What does an outage cost in team morale and retention / hiring? Outages also often come at inconvenient times. The US-east-1 outage, for example, came the day before Thanksgiving, when most US-based engineers were on vacation, forcing them to rush into the office on a holiday or in the middle of the night to deal with an emergency. Great engineers generally have a lot of choices when it comes to where they work, and will avoid working anywhere where those sorts of emergencies are likely to disrupt their lives.

These are just a few of the costs associated with not achieving a high level of fault tolerance.

The way you achieve fault tolerance can also have a significant impact on your costs. Here, let’s consider the real-world case of a major electronics company that needed to build a more scalable, fault-tolerant version of its existing MySQL database.

The company could have made that MySQL database more fault tolerant by manually sharding it, but that approach is technically complex and requires a lot of work to execute and maintain. Instead, the company chose to migrate to CockroachDB dedicated, a managed database-as-a-service that is inherently distributed and fault tolerant.

Although CockroachDB dedicated itself is more expensive than MySQL (which is free), migrating to CockroachDB enabled the company to save millions in labor costs because it automates the labor-intensive manual sharding process and resolves many of the technical complexities that manually sharding would introduce.

Ultimately, the company achieved a database that is as or more fault tolerant than manually sharded MySQL while spending millions of dollars less than what manually sharded MySQL would ultimately have cost them.

This’s not to say that CockroachDB or any specific tool or platform will be the most affordable option for all use cases. However, it’s important to recognize that the methods you choose for achieving your fault tolerance goals can have a significant impact on your costs in both the short and long term.

What does manually sharding legacy RDBMS really cost?

Fault-tolerant architecture examples

There are many ways to achieve fault tolerance, but let’s take a look at a very common approach for modern applications: adopting a cloud-based, multi-region architecture built around containerization services such as Kubernetes.

example-of-fault-tolerant-application-architecture

An example of a fault-tolerant multi-region architecture. Click to enlarge.

This application could survive a node, AZ, or even region failure affecting its application layer, its database layer, or both. Let’s take a closer look at how that’s possible.

Achieving fault tolerance in the application layer

In the diagram above, the application is spread across multiple regions, with each region having its own Kubernetes cluster.
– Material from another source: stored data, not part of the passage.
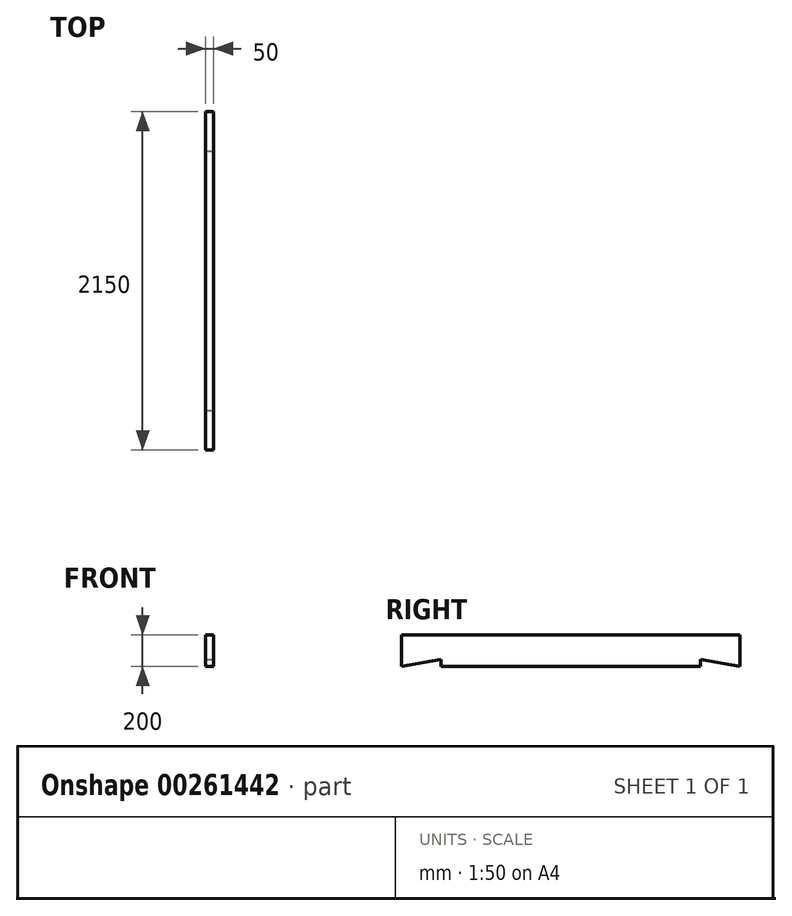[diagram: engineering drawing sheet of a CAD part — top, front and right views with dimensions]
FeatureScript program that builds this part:
annotation { "Feature Type Name" : "Feature", "Feature Type Description" : "" }
export const myFeature = defineFeature(function(context is Context, id is Id, definition is map)
    precondition{}
    {
        {
            var Q0;
            Q0=qCreatedBy(makeId("Front.planeOp"),FACE);
            var sketch = newSketch(context, id + "F0", { "sketchPlane" : qUnion([Q0])});
            skLineSegment(sketch, "E0.bottom", {"start": v(25, -100) * mm, "end": v(-25, -100) * mm});
            skLineSegment(sketch, "E0.top", {"start": v(25, 100) * mm, "end": v(-25, 100) * mm});
            skLineSegment(sketch, "E0.left", {"start": v(25, -100) * mm, "end": v(25, 100) * mm});
            skLineSegment(sketch, "E0.right", {"start": v(-25, -100) * mm, "end": v(-25, 100) * mm});
            skPoint(sketch, "E0.middle", {"position": v(0, 0) * mm});
            skSolve(sketch);
        }
        {
            var Q0;
            Q0=makeQuery(id+"F0.imprint","IMPRINT",FACE,{"disambiguationData":[TD([[makeQuery(id+"F0.imprint","IMPRINT",EDGE,{"derivedFrom":sQuery(id+"F0.wireOp",EDGE,"E0.bottom")}),-1.0]])]});
            extrude(context, id + "F1", {"entities" : qUnion([Q0]), "depth" : 2150 * mm});
        }
        {
            var Q0;
            Q0=makeQuery(id+"F1.opExtrude","SWEPT_FACE",FACE,{"disambiguationData":[OSD([sQuery(id+"F0.wireOp",EDGE,"E0.left")])]});
            var sketch = newSketch(context, id + "F2", { "sketchPlane" : qUnion([Q0])});
            skSolve(sketch);
        }
        {
            var Q0;
            {var subQ0=sQuery(id+"F0.wireOp",EDGE,"E0.left");Q0=makeQuery(id+"F2.imprint","IMPRINT",FACE,{"disambiguationData":[TD([[makeQuery(id+"F2.imprint","IMPRINT",EDGE,{"derivedFrom":makeQuery(id+"F1.opExtrude","CAP_EDGE",EDGE,{"disambiguationData":[OSD([subQ0])],"isStart":true})}),1.0]])]});}
            var sketch = newSketch(context, id + "F3", { "sketchPlane" : qUnion([Q0])});
            skLineSegment(sketch, "E1", {"start": v(-1900, -55.92) * mm, "end": v(-1900, -100) * mm});
            skLineSegment(sketch, "E2.0.0", {"start": v(-2150, -100) * mm, "end": v(0, -100) * mm});
            skLineSegment(sketch, "E2.0.1", {"start": v(0, -100) * mm, "end": v(0, 100) * mm});
            skLineSegment(sketch, "E2.0.2", {"start": v(0, 100) * mm, "end": v(-1900, 100) * mm});
            skLineSegment(sketch, "E3", {"start": v(-2150, -100) * mm, "end": v(-1900, -55.92) * mm});
            skPoint(sketch, "E4.orphan", {"position": v(-2150, 100) * mm});
            skSolve(sketch);
        }
        {
            var Q0;
            {var subQ0=sQuery(id+"F3.wireOp",EDGE,"E1");Q0=makeQuery(id+"F3.imprint","IMPRINT",FACE,{"disambiguationData":[TD([[makeQuery(id+"F3.imprint","IMPRINT",EDGE,{"derivedFrom":subQ0}),-1.0]])]});}
            extrude(context, id + "F4", {"entities" : qUnion([Q0]), "operationType" : NewBodyOperationType.REMOVE, "oppositeDirection" : true, "depth" : 50 * mm});
        }
        {
            var Q0;
            {var subQ0=sQuery(id+"F0.wireOp",EDGE,"E0.left");Q0=makeQuery(id+"F2.imprint","IMPRINT",FACE,{"disambiguationData":[TD([[makeQuery(id+"F2.imprint","IMPRINT",EDGE,{"derivedFrom":makeQuery(id+"F1.opExtrude","CAP_EDGE",EDGE,{"disambiguationData":[OSD([subQ0])],"isStart":true})}),1.0]])]});}
            var sketch = newSketch(context, id + "F5", { "sketchPlane" : qUnion([Q0])});
            skLineSegment(sketch, "E5.0.0", {"start": v(-2150, -100) * mm, "end": v(0, -100) * mm});
            skLineSegment(sketch, "E5.0.1", {"start": v(0, -100) * mm, "end": v(0, 100) * mm});
            skLineSegment(sketch, "E5.0.2", {"start": v(0, 100) * mm, "end": v(-2150, 100) * mm});
            skLineSegment(sketch, "E5.0.3", {"start": v(-2150, 100) * mm, "end": v(-2150, -100) * mm});
            skLineSegment(sketch, "E6", {"start": v(-250, -100) * mm, "end": v(-250, -55.92) * mm});
            skLineSegment(sketch, "E7", {"start": v(0, -100) * mm, "end": v(-250, -55.92) * mm});
            skSolve(sketch);
        }
        {
            var Q0;
            {var subQ2=sQuery(id+"F5.wireOp",EDGE,"E6");Q0=makeQuery(id+"F5.imprint","IMPRINT",FACE,{"disambiguationData":[TD([[makeQuery(id+"F5.imprint","IMPRINT",EDGE,{"derivedFrom":subQ2}),-1.0]])]});}
            extrude(context, id + "F6", {"entities" : qUnion([Q0]), "operationType" : NewBodyOperationType.REMOVE, "oppositeDirection" : true, "depth" : 50 * mm});
        }
    });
Within each region, the application is built with microservices that execute specific tasks, and these microservices are typically operated inside Kubernetes pods. This allows for much greater fault tolerance, since a new pod with a new instance can be started up whenever an existing pod encounters an error. This approach also makes the application easier to scale horizontally — as the load on a specific service increases, additional instances of that service can be added in real time to handle the load, and then removed when the load dies down again and they’re no longer needed.
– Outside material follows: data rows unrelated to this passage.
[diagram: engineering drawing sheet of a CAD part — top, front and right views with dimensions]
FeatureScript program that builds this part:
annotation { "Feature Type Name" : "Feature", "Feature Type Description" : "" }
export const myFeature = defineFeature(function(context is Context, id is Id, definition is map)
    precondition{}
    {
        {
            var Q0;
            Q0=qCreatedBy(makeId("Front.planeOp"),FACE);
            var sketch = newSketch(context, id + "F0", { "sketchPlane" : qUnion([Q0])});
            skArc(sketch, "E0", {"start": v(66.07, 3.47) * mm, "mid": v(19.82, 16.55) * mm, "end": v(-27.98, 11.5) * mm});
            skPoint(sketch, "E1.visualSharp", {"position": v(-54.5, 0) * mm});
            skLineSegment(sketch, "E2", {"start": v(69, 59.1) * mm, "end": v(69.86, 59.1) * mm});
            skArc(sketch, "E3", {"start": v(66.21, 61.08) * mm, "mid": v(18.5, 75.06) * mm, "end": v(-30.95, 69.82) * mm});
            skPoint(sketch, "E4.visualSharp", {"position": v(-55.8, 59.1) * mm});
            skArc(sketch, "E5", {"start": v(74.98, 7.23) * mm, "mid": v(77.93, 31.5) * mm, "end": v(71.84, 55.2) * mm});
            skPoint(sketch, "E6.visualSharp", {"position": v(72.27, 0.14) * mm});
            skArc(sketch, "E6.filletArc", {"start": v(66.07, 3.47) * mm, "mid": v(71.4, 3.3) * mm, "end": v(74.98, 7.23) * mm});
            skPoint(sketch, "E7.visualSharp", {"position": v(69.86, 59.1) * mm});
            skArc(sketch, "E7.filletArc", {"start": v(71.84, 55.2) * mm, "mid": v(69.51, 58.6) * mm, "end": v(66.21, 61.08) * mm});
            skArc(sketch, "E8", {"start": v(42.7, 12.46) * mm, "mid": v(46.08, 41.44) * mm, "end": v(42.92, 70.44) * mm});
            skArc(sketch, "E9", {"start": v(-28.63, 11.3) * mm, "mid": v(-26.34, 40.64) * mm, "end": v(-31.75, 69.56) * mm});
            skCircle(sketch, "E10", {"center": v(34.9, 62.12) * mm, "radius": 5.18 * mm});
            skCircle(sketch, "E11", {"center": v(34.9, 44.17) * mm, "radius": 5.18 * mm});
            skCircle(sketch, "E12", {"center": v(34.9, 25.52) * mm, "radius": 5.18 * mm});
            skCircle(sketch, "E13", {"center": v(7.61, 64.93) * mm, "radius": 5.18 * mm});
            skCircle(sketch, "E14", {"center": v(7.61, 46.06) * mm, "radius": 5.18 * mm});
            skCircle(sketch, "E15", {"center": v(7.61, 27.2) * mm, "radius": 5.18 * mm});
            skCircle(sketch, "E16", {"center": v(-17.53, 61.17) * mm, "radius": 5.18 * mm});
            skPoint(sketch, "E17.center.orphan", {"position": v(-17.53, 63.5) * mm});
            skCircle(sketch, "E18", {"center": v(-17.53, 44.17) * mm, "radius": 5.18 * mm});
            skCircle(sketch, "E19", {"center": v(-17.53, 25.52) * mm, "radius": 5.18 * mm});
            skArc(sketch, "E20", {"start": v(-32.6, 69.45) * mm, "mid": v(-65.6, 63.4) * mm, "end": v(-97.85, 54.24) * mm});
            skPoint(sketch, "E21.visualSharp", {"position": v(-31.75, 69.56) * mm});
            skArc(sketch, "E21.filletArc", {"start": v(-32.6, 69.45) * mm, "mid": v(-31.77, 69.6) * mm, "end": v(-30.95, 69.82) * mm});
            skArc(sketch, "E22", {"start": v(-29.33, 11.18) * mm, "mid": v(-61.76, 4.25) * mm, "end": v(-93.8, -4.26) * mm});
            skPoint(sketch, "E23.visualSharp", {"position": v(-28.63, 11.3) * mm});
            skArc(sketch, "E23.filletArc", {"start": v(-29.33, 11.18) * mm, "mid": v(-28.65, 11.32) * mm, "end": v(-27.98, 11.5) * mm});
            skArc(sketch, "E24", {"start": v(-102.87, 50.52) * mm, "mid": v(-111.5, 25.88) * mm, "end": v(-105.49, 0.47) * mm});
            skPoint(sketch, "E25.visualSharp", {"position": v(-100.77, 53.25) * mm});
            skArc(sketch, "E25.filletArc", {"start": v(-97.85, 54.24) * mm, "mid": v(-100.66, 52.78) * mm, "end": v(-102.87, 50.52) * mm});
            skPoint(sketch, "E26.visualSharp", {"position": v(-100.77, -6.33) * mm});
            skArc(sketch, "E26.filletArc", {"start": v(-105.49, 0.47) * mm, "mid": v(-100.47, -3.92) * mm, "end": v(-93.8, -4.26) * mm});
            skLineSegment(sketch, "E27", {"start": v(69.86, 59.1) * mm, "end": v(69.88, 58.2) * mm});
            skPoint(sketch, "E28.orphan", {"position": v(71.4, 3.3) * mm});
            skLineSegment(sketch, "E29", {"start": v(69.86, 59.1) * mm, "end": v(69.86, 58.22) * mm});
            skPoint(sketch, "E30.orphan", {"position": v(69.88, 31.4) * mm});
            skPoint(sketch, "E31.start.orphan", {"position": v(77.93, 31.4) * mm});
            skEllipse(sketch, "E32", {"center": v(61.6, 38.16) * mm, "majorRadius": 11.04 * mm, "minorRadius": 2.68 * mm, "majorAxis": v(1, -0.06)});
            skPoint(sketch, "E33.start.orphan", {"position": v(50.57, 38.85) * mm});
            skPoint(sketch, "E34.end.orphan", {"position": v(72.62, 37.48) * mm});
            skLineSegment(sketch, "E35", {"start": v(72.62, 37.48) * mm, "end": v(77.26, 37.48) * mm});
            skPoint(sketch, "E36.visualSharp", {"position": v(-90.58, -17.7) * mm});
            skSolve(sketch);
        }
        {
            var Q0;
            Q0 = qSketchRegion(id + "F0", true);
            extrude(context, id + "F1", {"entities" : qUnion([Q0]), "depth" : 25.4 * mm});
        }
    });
Message queuing and solving the dual-write problem in microservice architectures.

Achieving fault tolerance in the persistence (database) layer

The application in the diagram above takes a similar approach in the database layer. Here, CockroachDB is chosen because its distributed, node-based nature naturally provides a high level of fault tolerance and the same flexibility when it comes to scaling up and down horizontally. Being a distributed SQL database, it also allows for strong consistency guarantees, which is important for most transactional workloads.

CockroachDB also makes sense for this architecture because although it’s a distributed database, it can be treated like a single-instance Postgres database by the application — almost all the complexity of distributing the data to meet your application’s availability and survival goals happens under the hood.